Anche lo Stato, che per decenni ha rappresentato un punto fermo della forza lavoro, non riesce più a recepire laureati. Una recente indagine nazionale, sempre realizzata da Almalaurea, ha rilevato che appena l’11% dei “dottori” con laurea specialistica, oltre il triennio, a un anno dal conseguimento del titolo di studio lavora nella pubblica amministrazione. A fronte dell’83,5% che opera nel privato, cui va aggiunto il restante 5,5% occupato nel non profit.
Secondo Marcello Pacifico, presidente Anief e segretario organizzativo Confedir, “questi dati confermano che l’Italia viaggia sempre più a due velocità: al punto che nemmeno il titolo di studio più elevato, la laurea, riesce a garantire il posto di lavoro. Il gap di quasi 20 punti percentuali parla da solo. Ci sono comunque alcune considerazioni da fare. La prima è che il divario ha origine nella differenza di investimenti tra le diverse aree del Paese. Vale per tutti l’esempio di quanto è accaduto in Sicilia nel 2012, dove la mancanza di risorse e di mense scolastiche ha prodotto un tempo pieno nella scuola primaria solo per il 3 per cento degli alunni. Nello stesso anno il tempo pieno in Lombardia era presente nel 90 per cento delle scuole primarie”.
“C’è poi il problema della diversa ricezione degli investimenti, a causa del differente tessuto industriale.
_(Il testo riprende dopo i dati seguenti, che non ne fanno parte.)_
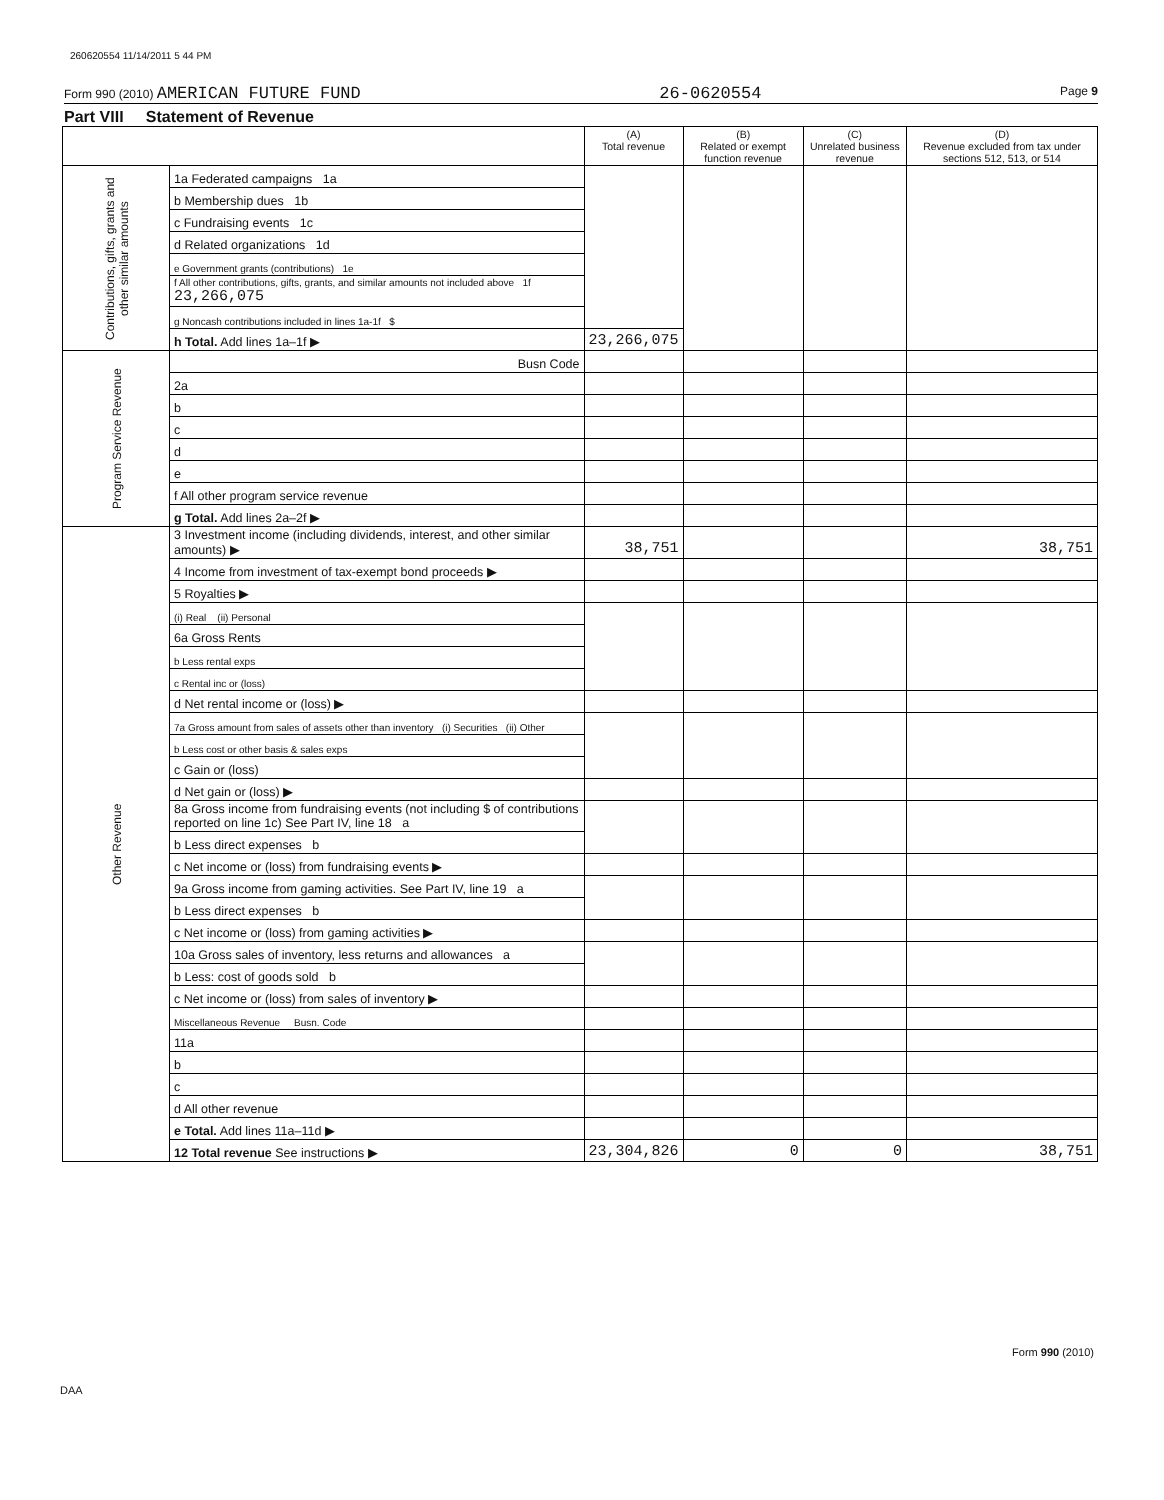260620554 11/14/2011 5 44 PM
Form 990 (2010) AMERICAN FUTURE FUND 26-0620554 Page 9
Part VIII Statement of Revenue
| | | (A) Total revenue | (B) Related or exempt function revenue | (C) Unrelated business revenue | (D) Revenue excluded from tax under sections 512, 513, or 514 |
| --- | --- | --- | --- | --- | --- |
| Contributions, gifts, grants and other similar amounts | 1a Federated campaigns 1a | | | | |
| | b Membership dues 1b | | | | |
| | c Fundraising events 1c | | | | |
| | d Related organizations 1d | | | | |
| | e Government grants (contributions) 1e | | | | |
| | f All other contributions, gifts, grants, and similar amounts not included above 1f 23,266,075 | | | | |
| | g Noncash contributions included in lines 1a-1f $ | | | | |
| | h Total. Add lines 1a–1f ▶ | 23,266,075 | | | |
| Program Service Revenue | Busn Code | | | | |
| | 2a | | | | |
| | b | | | | |
| | c | | | | |
| | d | | | | |
| | e | | | | |
| | f All other program service revenue | | | | |
| | g Total. Add lines 2a–2f ▶ | | | | |
| Other Revenue | 3 Investment income (including dividends, interest, and other similar amounts) ▶ | 38,751 | | | 38,751 |
| | 4 Income from investment of tax-exempt bond proceeds ▶ | | | | |
| | 5 Royalties ▶ | | | | |
| | (i) Real (ii) Personal | | | | |
| | 6a Gross Rents | | | | |
| | b Less rental exps | | | | |
| | c Rental inc or (loss) | | | | |
| | d Net rental income or (loss) ▶ | | | | |
| | 7a Gross amount from sales of assets other than inventory (i) Securities (ii) Other | | | | |
| | b Less cost or other basis & sales exps | | | | |
| | c Gain or (loss) | | | | |
| | d Net gain or (loss) ▶ | | | | |
| | 8a Gross income from fundraising events (not including $ of contributions reported on line 1c) See Part IV, line 18 a | | | | |
| | b Less direct expenses b | | | | |
| | c Net income or (loss) from fundraising events ▶ | | | | |
| | 9a Gross income from gaming activities. See Part IV, line 19 a | | | | |
| | b Less direct expenses b | | | | |
| | c Net income or (loss) from gaming activities ▶ | | | | |
| | 10a Gross sales of inventory, less returns and allowances a | | | | |
| | b Less: cost of goods sold b | | | | |
| | c Net income or (loss) from sales of inventory ▶ | | | | |
| | Miscellaneous Revenue Busn. Code | | | | |
| | 11a | | | | |
| | b | | | | |
| | c | | | | |
| | d All other revenue | | | | |
| | e Total. Add lines 11a–11d ▶ | | | | |
| | 12 Total revenue See instructions ▶ | 23,304,826 | 0 | 0 | 38,751 |
Form 990 (2010)
DAA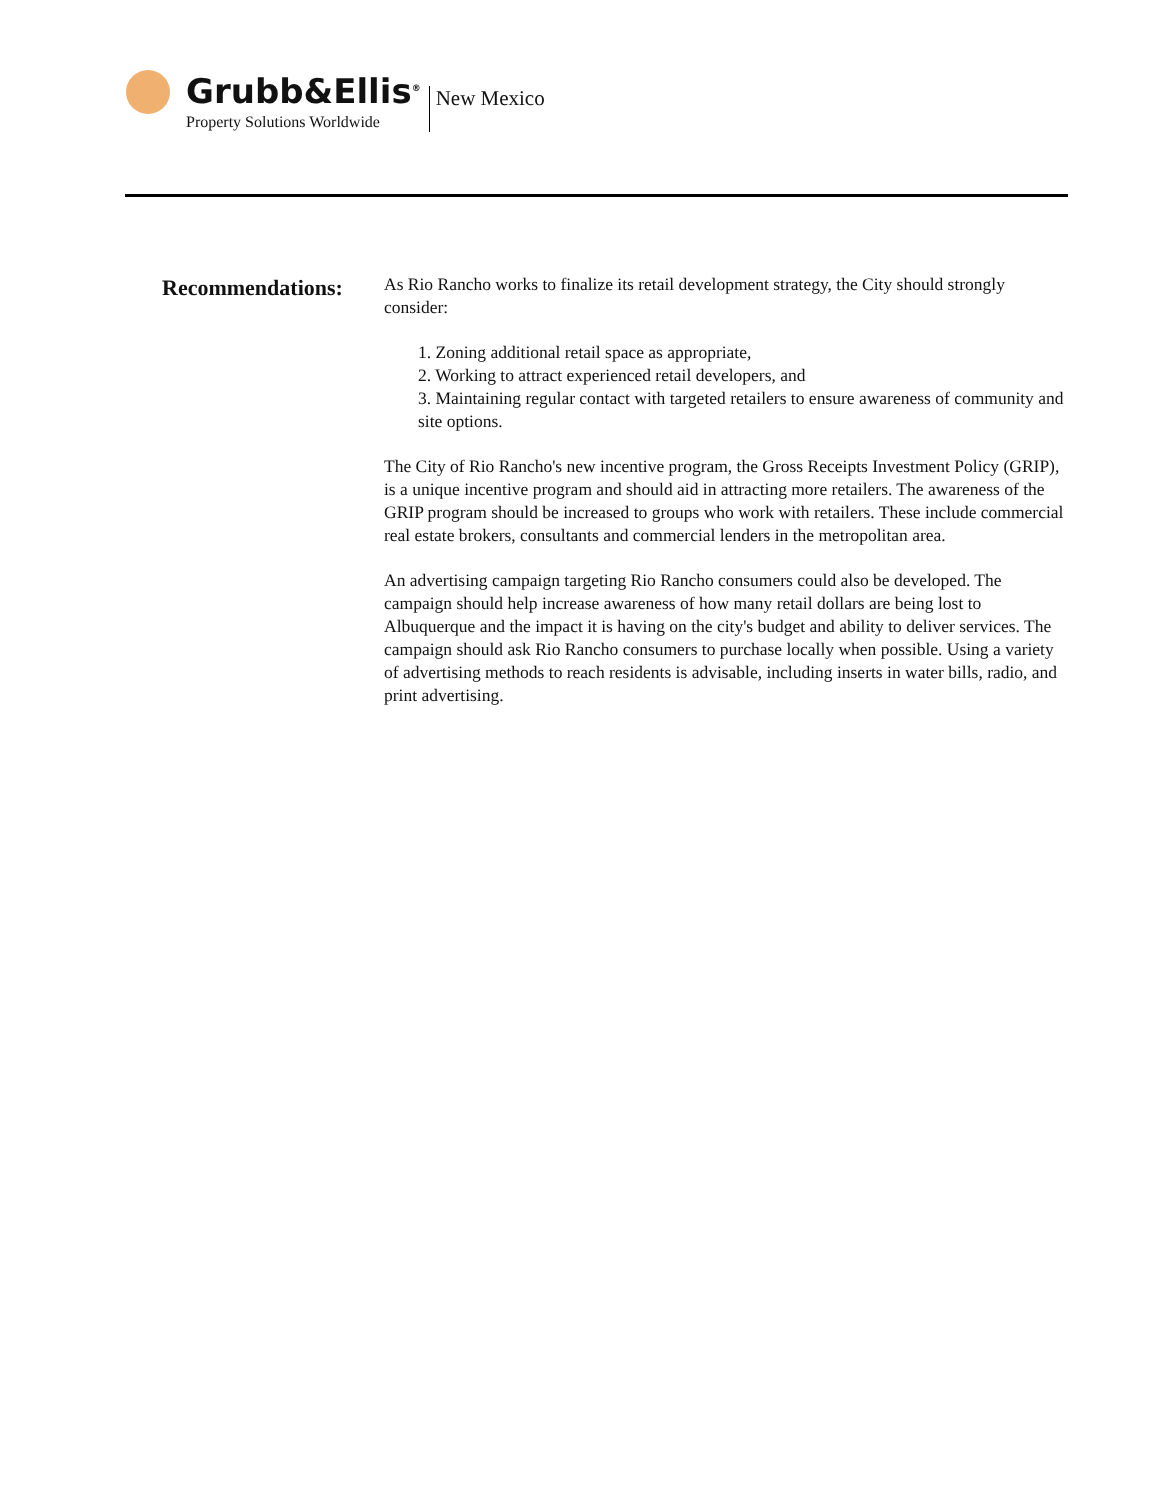Grubb&Ellis<sup>®</sup>
Property Solutions Worldwide
New Mexico
Recommendations:
As Rio Rancho works to finalize its retail development strategy, the City should strongly consider:
1. Zoning additional retail space as appropriate,
2. Working to attract experienced retail developers, and
3. Maintaining regular contact with targeted retailers to ensure awareness of community and site options.
The City of Rio Rancho's new incentive program, the Gross Receipts Investment Policy (GRIP), is a unique incentive program and should aid in attracting more retailers. The awareness of the GRIP program should be increased to groups who work with retailers. These include commercial real estate brokers, consultants and commercial lenders in the metropolitan area.
An advertising campaign targeting Rio Rancho consumers could also be developed. The campaign should help increase awareness of how many retail dollars are being lost to Albuquerque and the impact it is having on the city's budget and ability to deliver services. The campaign should ask Rio Rancho consumers to purchase locally when possible. Using a variety of advertising methods to reach residents is advisable, including inserts in water bills, radio, and print advertising.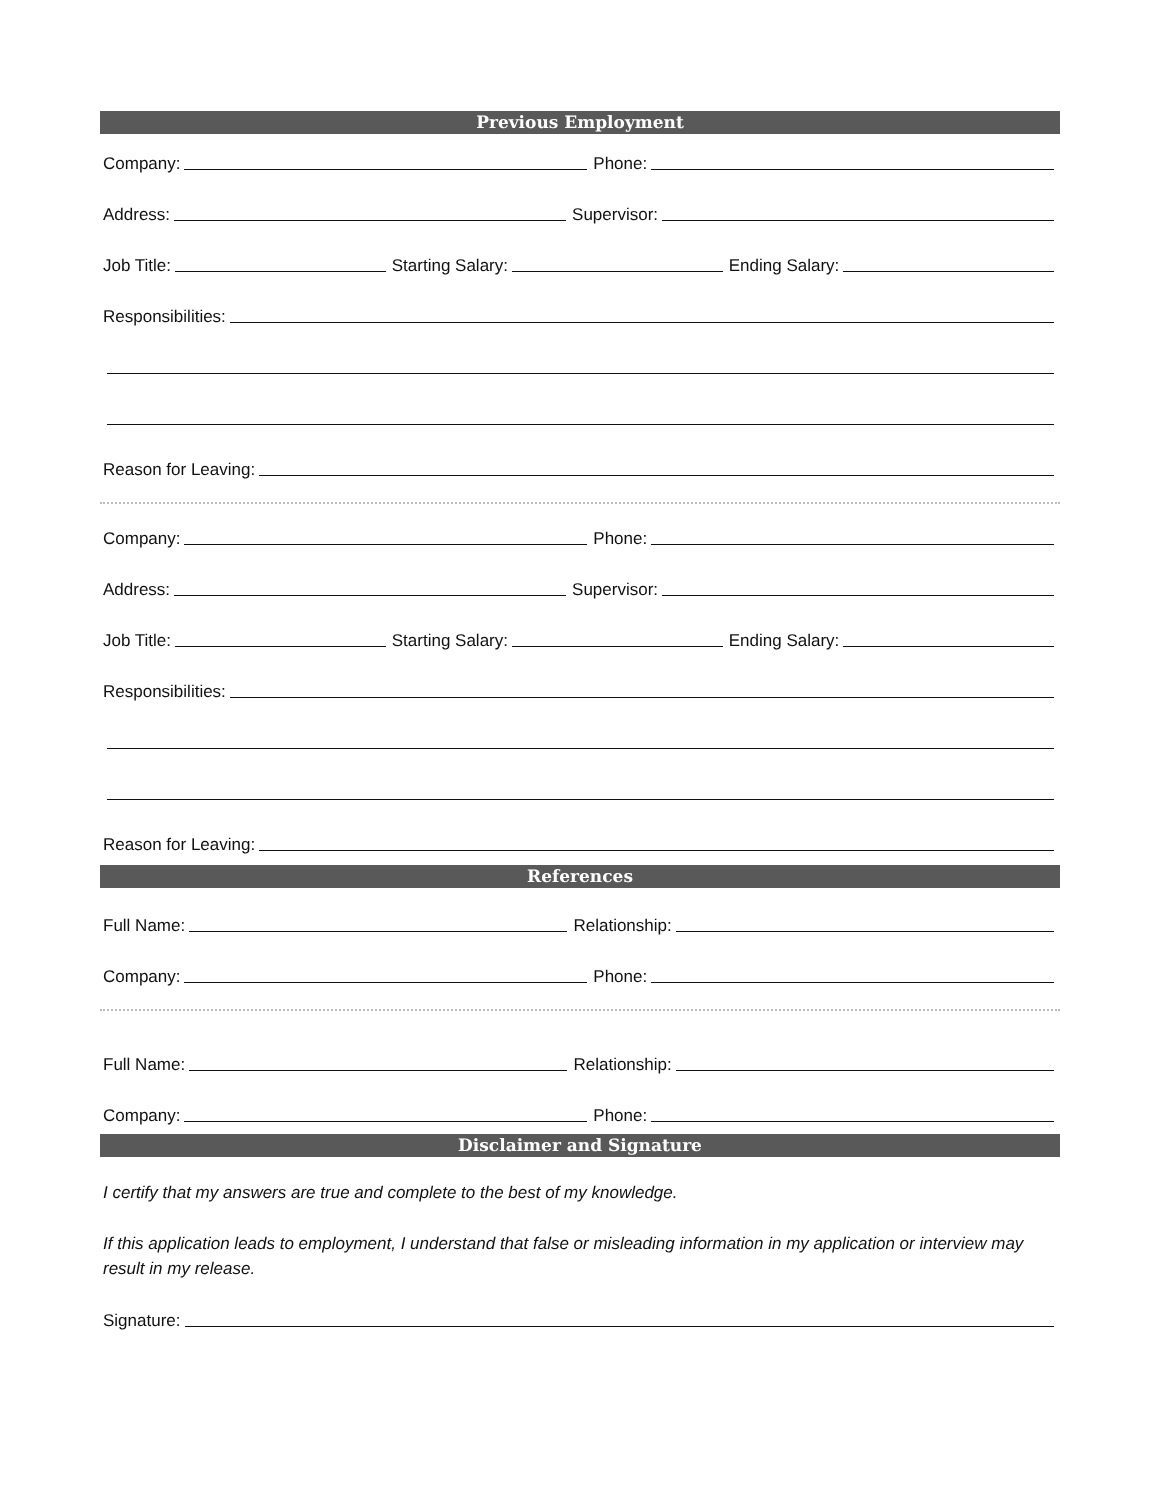Previous Employment
Company: Phone:
Address: Supervisor:
Job Title: Starting Salary: Ending Salary:
Responsibilities:
Reason for Leaving:
Company: Phone:
Address: Supervisor:
Job Title: Starting Salary: Ending Salary:
Responsibilities:
Reason for Leaving:
References
Full Name: Relationship:
Company: Phone:
Full Name: Relationship:
Company: Phone:
Disclaimer and Signature
I certify that my answers are true and complete to the best of my knowledge.
If this application leads to employment, I understand that false or misleading information in my application or interview may result in my release.
Signature:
Un caso per tutti è quello dei tentativi mancati per una formazione più di qualità. Basti pensare – sostiene il sindacalista Anief-Confedir – all’abbattimento dei fondi destinati a combattere l’abbandono scolastico. Ma anche alle promesse mai mantenute su un migliore orientamento per le iscrizioni successive alla licenza media e dell’obbligo formativo da posticipare fino a 18 anni. Oppure al mancato decollo dell’apprendistato”.
“In queste condizioni – continua Pacifico – è normale che le zone tradizionalmente più in difficoltà vadano ancora più a fondo. E non riescono più a reggere il passo. Perché è storicamente provata la forte associazione tra povertà, bassi livelli di istruzione, modesti profili professionali ed esclusione dal mercato del lavoro. Non è una sorpresa, quindi, scoprire che al Meridione vi sono i più alti tassi di abbandono scolastico in età di obbligo formativo. Con il risultato che negli ultimi cinque anni tra il Sud e le Isole si sono persi 150mila alunni – con Molise, Basilicata e Calabria che accusano riduzioni tra il 7% e il 9% – mentre al Nord c’è stato un incremento di 200mila iscritti”.
Il sindacato torna quindi ad esortare le forze governative a riprogrammare il sistema produttivo nazionale attorno alla conservazione e alla valorizzazione del patrimonio culturale. Il fine è promuovere un’economia durevole in un settore privo di concorrenza. E che al Sud può dire la sua. Ma per farlo occorre finalmente integrare il settore pubblico con il privato, affidando la ‘cabina di regia’ a tutti gli attori e i settori dell’economia italiana: industrie, artigianato, agricoltura, parti sociali, banche, chiese e vi dicendo. Ma anche recuperando il patrimonio esistente: per puntare alla creazione di parchi e percorsi tematici, musei. In modo da creare o potenziare la ricettività turistica correlata. E riuscire, nel contempo, a cominciare ad assorbire almeno una parte di quel 65% di laureati che a distanza di anni dal conseguimento del titolo rimane ancora disoccupato.